EXERCISE REQUIREMENTS → Copy every entry exactly, but skip the pictures.

MATERIAL SUPPLIED →
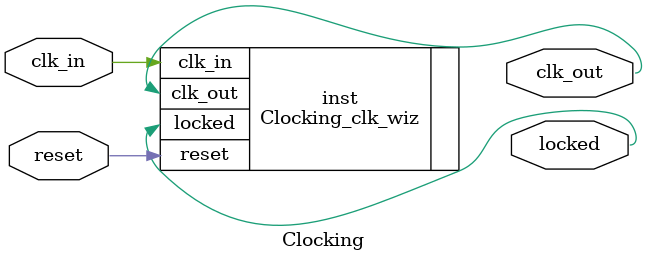
<source format=v>


`timescale 1ps/1ps

(* CORE_GENERATION_INFO = "Clocking,clk_wiz_v6_0_11_0_0,{component_name=Clocking,use_phase_alignment=true,use_min_o_jitter=false,use_max_i_jitter=false,use_dyn_phase_shift=false,use_inclk_switchover=false,use_dyn_reconfig=false,enable_axi=0,feedback_source=FDBK_AUTO,PRIMITIVE=MMCM,num_out_clk=1,clkin1_period=83.333,clkin2_period=10.0,use_power_down=false,use_reset=true,use_locked=true,use_inclk_stopped=false,feedback_type=SINGLE,CLOCK_MGR_TYPE=NA,manual_override=false}" *)

module Clocking 
 (
  // Clock out ports
  output        clk_out,
  // Status and control signals
  input         reset,
  output        locked,
 // Clock in ports
  input         clk_in
 );

  Clocking_clk_wiz inst
  (
  // Clock out ports  
  .clk_out(clk_out),
  // Status and control signals               
  .reset(reset), 
  .locked(locked),
 // Clock in ports
  .clk_in(clk_in)
  );

endmodule

</source>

SOLUTION →
<source format=v>


`timescale 1ps/1ps

(* CORE_GENERATION_INFO = "Clocking,clk_wiz_v6_0_11_0_0,{component_name=Clocking,use_phase_alignment=true,use_min_o_jitter=false,use_max_i_jitter=false,use_dyn_phase_shift=false,use_inclk_switchover=false,use_dyn_reconfig=false,enable_axi=0,feedback_source=FDBK_AUTO,PRIMITIVE=MMCM,num_out_clk=1,clkin1_period=83.333,clkin2_period=10.0,use_power_down=false,use_reset=true,use_locked=true,use_inclk_stopped=false,feedback_type=SINGLE,CLOCK_MGR_TYPE=NA,manual_override=false}" *)

module Clocking 
 (
  // Clock out ports
  output        clk_out,
  // Status and control signals
  input         reset,
  output        locked,
 // Clock in ports
  input         clk_in
 );

  Clocking_clk_wiz inst
  (
  // Clock out ports  
  .clk_out(clk_out),
  // Status and control signals               
  .reset(reset), 
  .locked(locked),
 // Clock in ports
  .clk_in(clk_in)
  );

endmodule

</source>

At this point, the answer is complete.